WHAT NEEDS TO BE DONE
Lines holding the string "street": copy each one from the listing below.

DATA PROVIDED
Start of Block
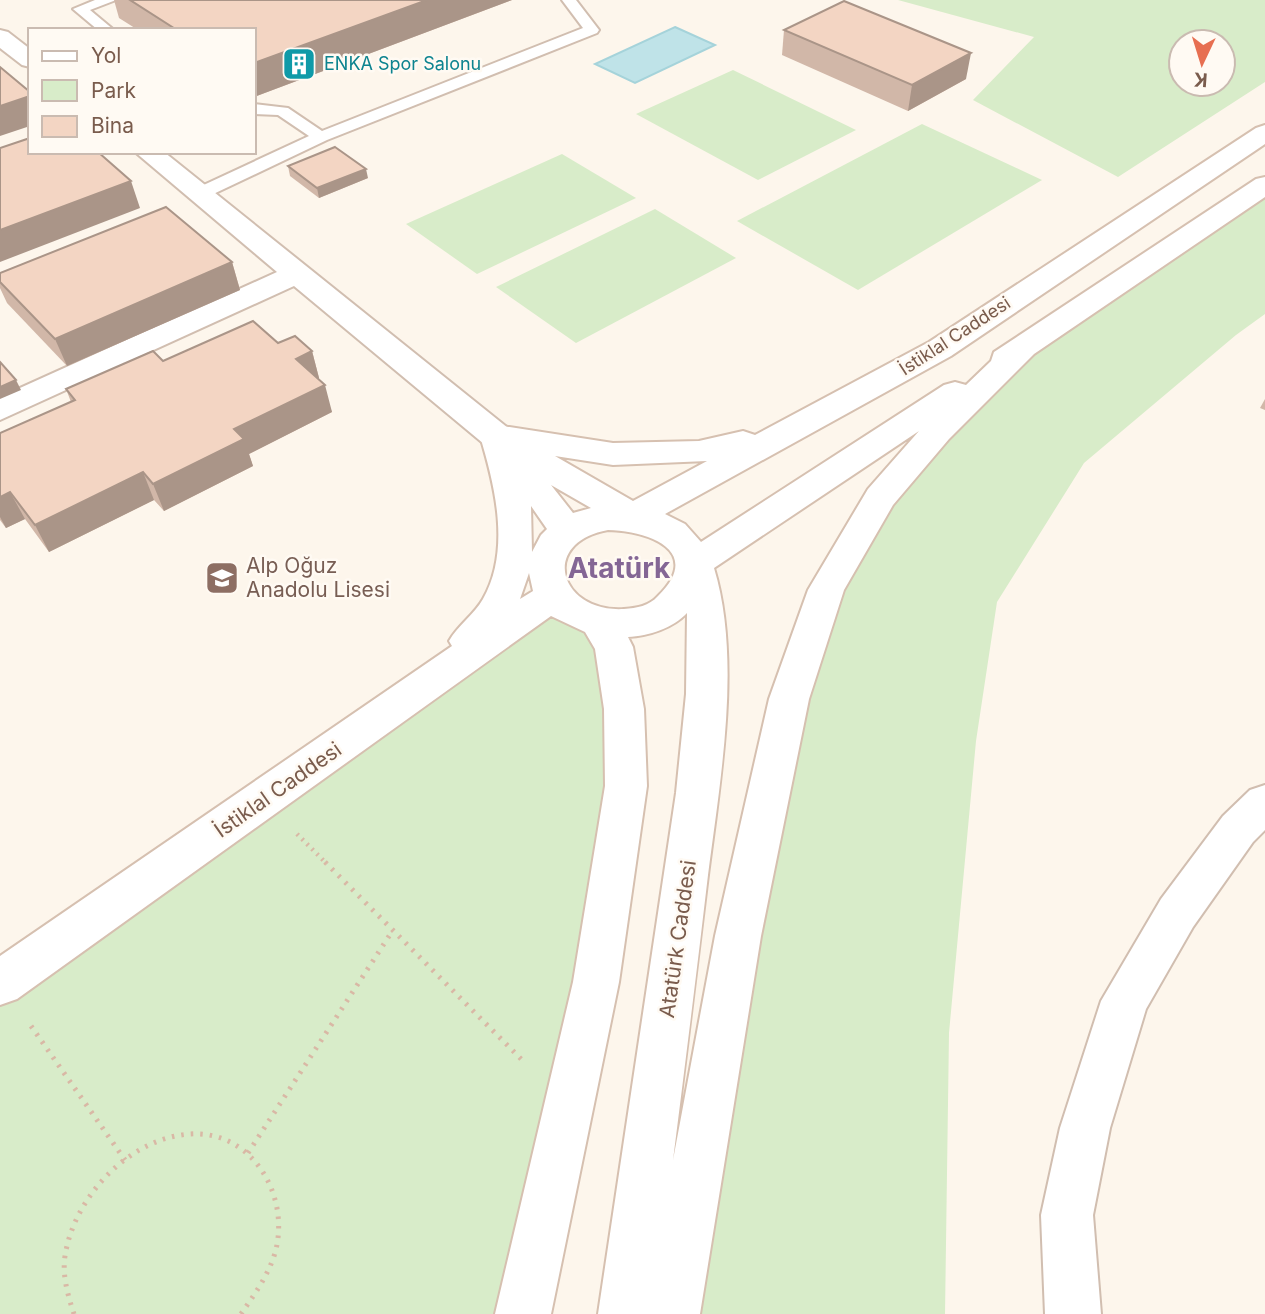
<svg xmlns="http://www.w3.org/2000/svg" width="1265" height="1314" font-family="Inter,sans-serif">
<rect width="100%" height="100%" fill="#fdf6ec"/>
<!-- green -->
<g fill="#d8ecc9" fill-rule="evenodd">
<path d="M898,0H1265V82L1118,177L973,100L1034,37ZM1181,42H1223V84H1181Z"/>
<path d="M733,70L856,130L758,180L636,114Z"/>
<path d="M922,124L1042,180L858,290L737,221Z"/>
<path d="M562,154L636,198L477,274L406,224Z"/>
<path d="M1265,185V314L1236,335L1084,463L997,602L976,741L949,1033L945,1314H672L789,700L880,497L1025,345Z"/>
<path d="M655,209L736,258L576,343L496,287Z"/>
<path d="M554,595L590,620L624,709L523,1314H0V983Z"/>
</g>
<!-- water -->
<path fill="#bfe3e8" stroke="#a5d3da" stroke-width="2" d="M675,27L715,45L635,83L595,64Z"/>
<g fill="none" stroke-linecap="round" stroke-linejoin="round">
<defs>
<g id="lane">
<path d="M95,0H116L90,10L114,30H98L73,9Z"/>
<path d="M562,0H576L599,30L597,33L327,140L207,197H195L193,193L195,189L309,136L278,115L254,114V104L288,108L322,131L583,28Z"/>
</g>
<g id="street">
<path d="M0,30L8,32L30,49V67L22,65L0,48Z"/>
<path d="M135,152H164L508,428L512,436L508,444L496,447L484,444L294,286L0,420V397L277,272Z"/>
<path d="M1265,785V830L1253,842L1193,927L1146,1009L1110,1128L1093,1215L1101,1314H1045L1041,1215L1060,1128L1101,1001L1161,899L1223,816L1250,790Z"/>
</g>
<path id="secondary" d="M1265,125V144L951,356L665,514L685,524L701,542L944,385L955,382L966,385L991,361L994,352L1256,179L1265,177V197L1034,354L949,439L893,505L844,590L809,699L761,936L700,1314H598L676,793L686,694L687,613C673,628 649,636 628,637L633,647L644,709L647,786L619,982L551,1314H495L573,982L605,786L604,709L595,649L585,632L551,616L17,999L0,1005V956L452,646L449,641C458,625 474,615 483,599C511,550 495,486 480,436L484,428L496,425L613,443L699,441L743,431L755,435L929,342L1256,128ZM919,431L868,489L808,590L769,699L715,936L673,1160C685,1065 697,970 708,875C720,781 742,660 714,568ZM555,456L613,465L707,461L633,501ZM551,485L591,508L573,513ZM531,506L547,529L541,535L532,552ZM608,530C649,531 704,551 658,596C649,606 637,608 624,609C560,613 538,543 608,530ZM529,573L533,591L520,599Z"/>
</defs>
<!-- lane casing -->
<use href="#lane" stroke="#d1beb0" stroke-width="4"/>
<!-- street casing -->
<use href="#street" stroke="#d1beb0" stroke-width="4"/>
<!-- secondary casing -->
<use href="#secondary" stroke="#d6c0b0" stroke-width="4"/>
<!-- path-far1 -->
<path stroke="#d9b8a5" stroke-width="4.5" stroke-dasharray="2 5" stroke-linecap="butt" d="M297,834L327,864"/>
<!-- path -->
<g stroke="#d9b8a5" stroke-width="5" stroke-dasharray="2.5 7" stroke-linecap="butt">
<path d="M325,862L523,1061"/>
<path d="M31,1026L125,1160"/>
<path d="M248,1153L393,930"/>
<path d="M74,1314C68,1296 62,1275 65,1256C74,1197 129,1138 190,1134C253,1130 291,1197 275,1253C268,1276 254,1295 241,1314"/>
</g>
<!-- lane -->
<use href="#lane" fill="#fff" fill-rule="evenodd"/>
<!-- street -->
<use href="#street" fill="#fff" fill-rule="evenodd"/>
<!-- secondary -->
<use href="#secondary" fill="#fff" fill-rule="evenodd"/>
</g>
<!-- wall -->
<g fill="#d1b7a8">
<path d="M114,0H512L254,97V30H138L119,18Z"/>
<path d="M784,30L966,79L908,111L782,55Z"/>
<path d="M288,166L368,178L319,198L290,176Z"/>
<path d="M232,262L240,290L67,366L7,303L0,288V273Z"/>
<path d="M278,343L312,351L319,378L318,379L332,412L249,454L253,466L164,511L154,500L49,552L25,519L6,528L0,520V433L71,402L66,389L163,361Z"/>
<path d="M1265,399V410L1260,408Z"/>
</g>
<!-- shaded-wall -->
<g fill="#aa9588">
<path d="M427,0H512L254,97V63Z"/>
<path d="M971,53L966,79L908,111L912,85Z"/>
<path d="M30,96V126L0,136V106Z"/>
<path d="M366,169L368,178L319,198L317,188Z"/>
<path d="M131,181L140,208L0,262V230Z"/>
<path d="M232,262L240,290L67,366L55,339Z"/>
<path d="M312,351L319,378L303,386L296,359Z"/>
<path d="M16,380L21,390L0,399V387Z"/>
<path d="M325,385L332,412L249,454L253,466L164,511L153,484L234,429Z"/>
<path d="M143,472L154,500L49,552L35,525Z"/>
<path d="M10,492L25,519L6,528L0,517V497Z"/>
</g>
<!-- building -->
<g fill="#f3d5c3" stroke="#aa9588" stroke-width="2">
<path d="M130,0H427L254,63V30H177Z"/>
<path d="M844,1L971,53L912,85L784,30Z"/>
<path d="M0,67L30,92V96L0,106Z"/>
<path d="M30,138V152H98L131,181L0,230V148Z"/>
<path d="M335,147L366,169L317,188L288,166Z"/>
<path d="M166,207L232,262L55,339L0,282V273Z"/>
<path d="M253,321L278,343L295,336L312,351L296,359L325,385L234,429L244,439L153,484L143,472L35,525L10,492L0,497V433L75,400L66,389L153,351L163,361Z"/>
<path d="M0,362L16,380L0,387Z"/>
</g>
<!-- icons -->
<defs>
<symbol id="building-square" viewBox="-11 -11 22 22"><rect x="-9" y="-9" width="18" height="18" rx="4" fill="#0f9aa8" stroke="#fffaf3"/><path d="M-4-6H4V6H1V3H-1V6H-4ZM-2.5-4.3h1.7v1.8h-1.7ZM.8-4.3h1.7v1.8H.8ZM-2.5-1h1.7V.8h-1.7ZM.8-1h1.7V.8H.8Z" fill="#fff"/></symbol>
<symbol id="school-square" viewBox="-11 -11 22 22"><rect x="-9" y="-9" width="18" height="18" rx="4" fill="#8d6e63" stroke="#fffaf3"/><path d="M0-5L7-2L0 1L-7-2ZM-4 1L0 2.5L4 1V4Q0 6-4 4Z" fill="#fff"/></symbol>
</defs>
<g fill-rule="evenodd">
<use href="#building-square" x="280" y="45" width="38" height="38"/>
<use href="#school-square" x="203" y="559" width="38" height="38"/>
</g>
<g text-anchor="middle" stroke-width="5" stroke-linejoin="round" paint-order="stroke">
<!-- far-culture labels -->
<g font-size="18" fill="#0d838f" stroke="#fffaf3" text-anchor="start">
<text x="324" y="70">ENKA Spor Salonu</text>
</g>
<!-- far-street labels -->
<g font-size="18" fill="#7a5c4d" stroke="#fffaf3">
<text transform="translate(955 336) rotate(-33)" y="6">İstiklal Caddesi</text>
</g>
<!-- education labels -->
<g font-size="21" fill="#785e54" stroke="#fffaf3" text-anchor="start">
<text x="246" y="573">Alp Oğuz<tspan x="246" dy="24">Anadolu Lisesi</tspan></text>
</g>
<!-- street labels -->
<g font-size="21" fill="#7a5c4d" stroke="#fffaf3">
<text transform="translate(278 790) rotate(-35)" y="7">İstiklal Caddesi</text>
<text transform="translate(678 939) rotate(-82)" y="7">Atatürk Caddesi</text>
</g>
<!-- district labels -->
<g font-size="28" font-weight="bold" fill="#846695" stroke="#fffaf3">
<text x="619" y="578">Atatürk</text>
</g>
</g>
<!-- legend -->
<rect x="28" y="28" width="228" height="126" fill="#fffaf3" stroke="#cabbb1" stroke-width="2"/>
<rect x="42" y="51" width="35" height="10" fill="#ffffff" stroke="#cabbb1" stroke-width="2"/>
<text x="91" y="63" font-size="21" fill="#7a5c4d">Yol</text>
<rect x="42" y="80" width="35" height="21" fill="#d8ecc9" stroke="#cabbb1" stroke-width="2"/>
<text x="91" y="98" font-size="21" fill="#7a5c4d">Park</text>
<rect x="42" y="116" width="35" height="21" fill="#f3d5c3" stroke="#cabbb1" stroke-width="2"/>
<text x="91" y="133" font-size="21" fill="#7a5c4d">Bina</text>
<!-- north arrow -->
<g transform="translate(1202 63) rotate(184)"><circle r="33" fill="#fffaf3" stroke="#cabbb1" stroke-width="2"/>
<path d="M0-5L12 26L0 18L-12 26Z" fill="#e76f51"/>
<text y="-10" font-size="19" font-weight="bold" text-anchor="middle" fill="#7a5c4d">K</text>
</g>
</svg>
End of Block
REPLY TO THE EXERCISE
<g id="street">
<!-- street casing -->
<use href="#street" stroke="#d1beb0" stroke-width="4"/>
<!-- street -->
<use href="#street" fill="#fff" fill-rule="evenodd"/>
<!-- far-street labels -->
<!-- street labels -->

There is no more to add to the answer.